Passage for review:
----
To serve and protect
September 17, 2015 § 44 Comments
Before bike video cameras and dumb phones and such, I used to practice memorizing license plates of passing cars. You never knew when some cager would buzz you or hit you and if you couldn’t identify the car the police wouldn’t do anything.
I always had a chip on my shoulder about law enforcement that didn’t care about cyclists, a chip that grew with each passing stop-sign-blowing citation. As a buddy mused the other day, and I agreed, “You know, I can’t work up outrage anymore at senseless cager killings.” He was referring to the gal who was looking for her mascara and swerved onto the shoulder, killing a cyclist, then overcorrecting into oncoming traffic and killing a motorcyclist.
Oops!
Thankfully, though, she wasn’t charged or even taken in for questioning. Ventura County law enforcement is understanding like that.
----
Given records:
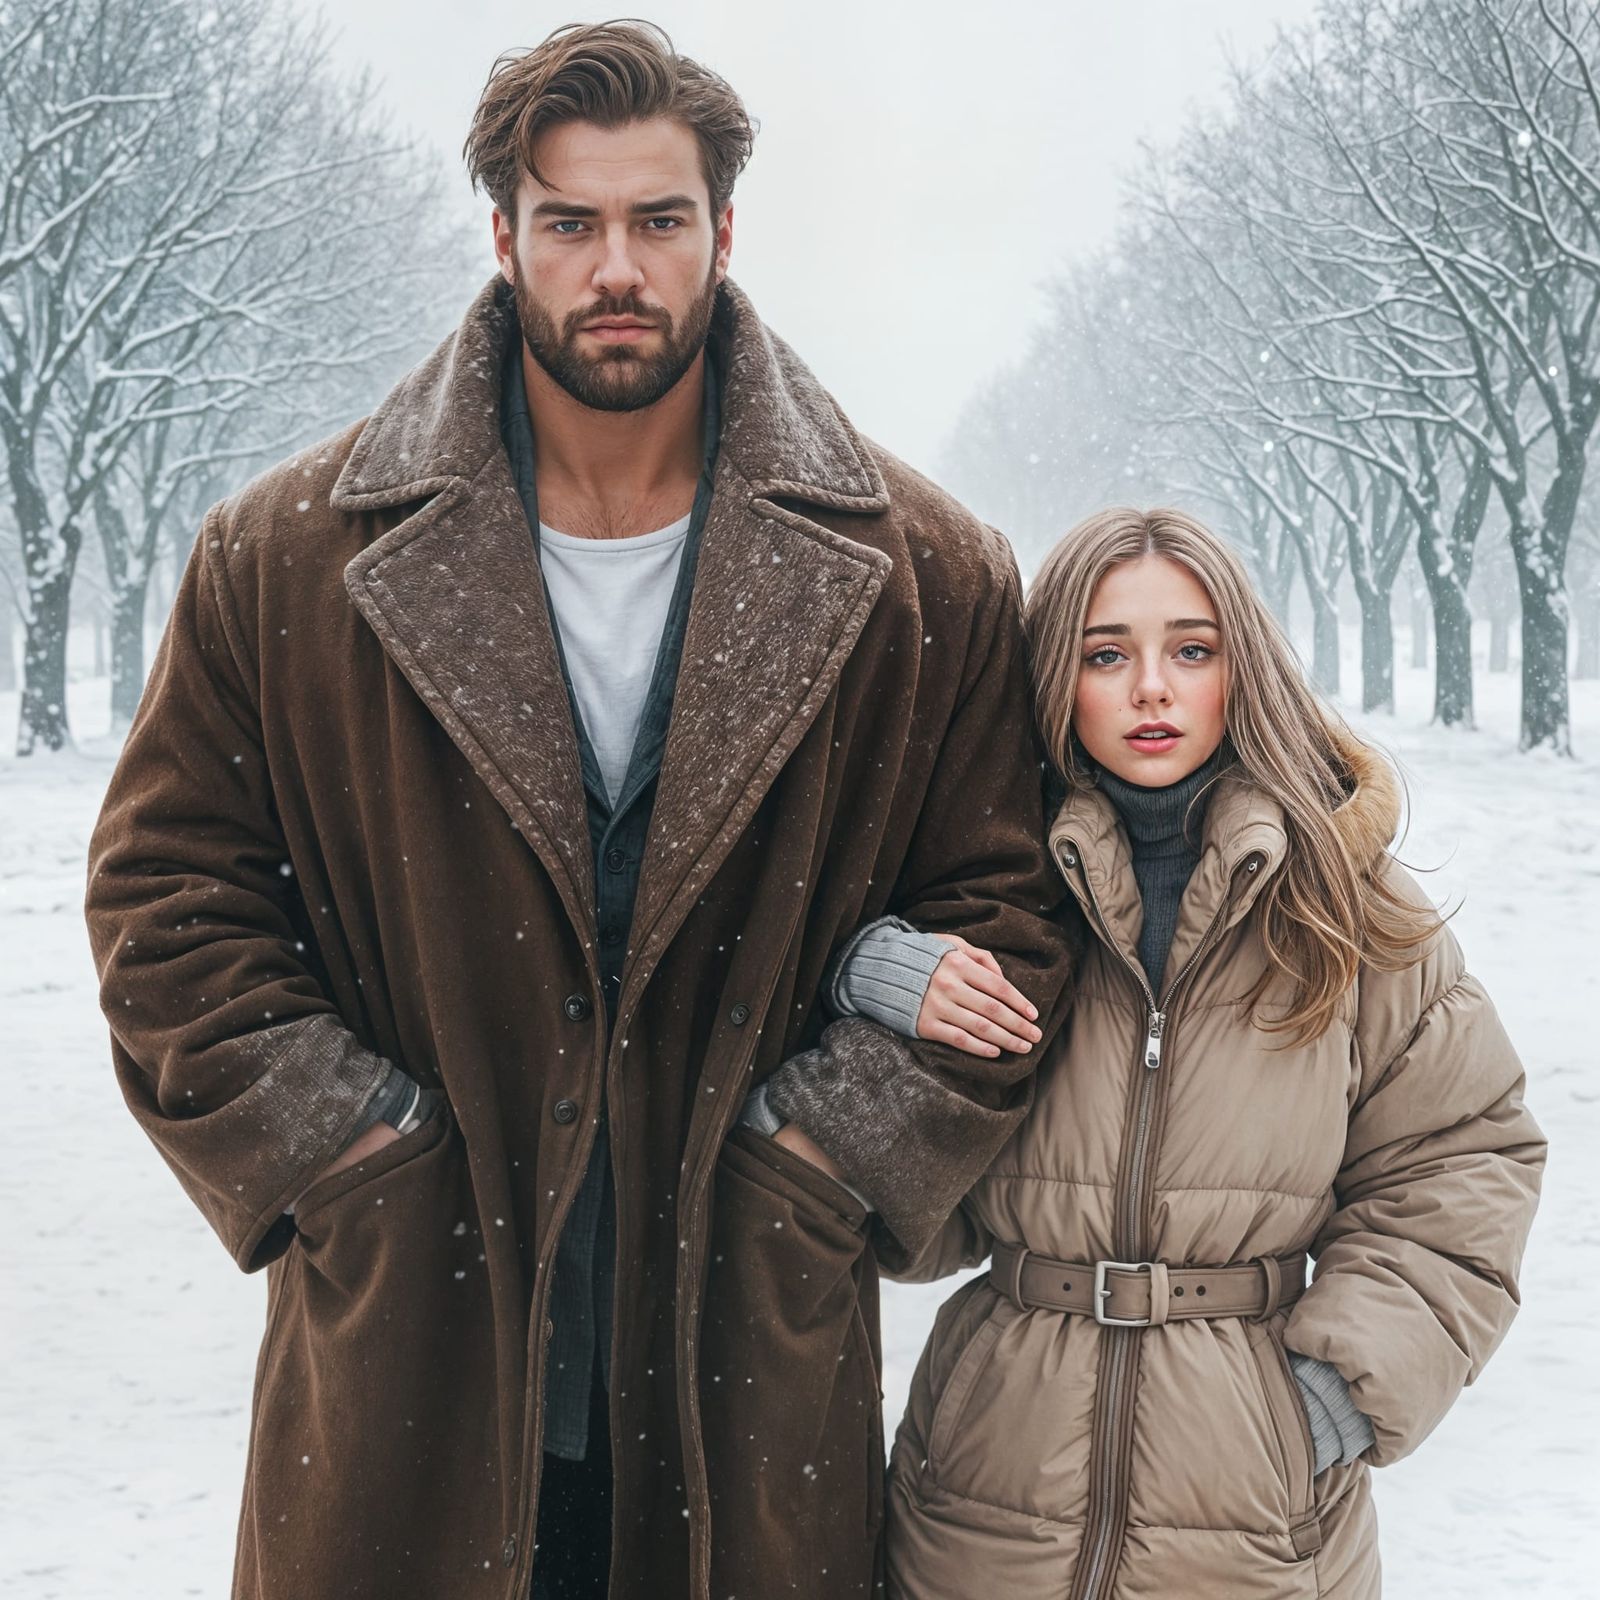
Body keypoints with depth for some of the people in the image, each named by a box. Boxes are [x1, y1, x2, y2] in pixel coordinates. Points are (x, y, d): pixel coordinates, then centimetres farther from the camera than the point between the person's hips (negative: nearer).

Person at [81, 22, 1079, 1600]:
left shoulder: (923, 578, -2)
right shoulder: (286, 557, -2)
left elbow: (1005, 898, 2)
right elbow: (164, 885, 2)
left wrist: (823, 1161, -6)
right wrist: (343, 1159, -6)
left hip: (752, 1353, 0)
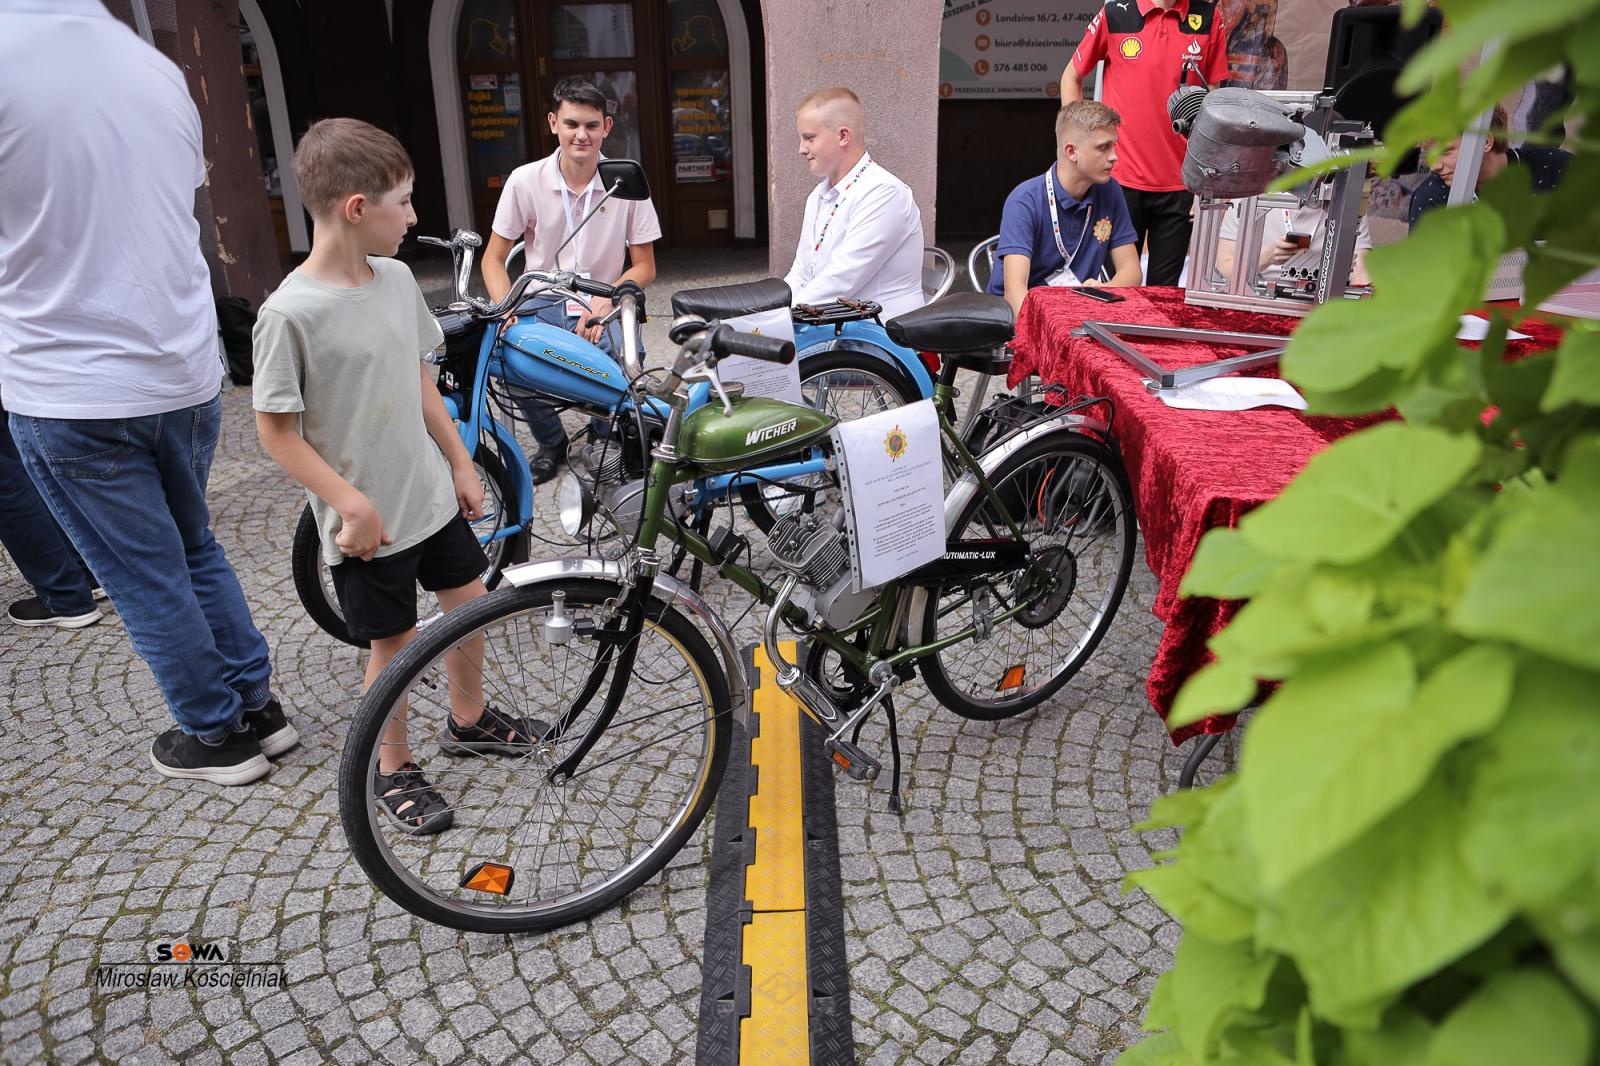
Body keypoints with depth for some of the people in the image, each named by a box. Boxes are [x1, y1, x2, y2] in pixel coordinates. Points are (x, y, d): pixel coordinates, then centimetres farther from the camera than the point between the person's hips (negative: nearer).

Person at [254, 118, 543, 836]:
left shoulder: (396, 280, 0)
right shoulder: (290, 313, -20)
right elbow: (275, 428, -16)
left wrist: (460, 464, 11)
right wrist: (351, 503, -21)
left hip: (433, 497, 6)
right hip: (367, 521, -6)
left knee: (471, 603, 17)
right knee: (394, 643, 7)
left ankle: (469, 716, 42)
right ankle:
----
Your instructions:
Repeat, word for word, the part of the cycling post that begins with the words "To serve and" and ends after "understanding like that.".

Exercise solution:
To serve and protect
September 17, 2015 § 44 Comments
Before bike video cameras and dumb phones and such, I used to practice memorizing license plates of passing cars. You never knew when some cager would buzz you or hit you and if you couldn’t identify the car the police wouldn’t do anything.
I always had a chip on my shoulder about law enforcement that didn’t care about cyclists, a chip that grew with each passing stop-sign-blowing citation. As a buddy mused the other day, and I agreed, “You know, I can’t work up outrage anymore at senseless cager killings.” He was referring to the gal who was looking for her mascara and swerved onto the shoulder, killing a cyclist, then overcorrecting into oncoming traffic and killing a motorcyclist.
Oops!
Thankfully, though, she wasn’t charged or even taken in for questioning. Ventura County law enforcement is understanding like that.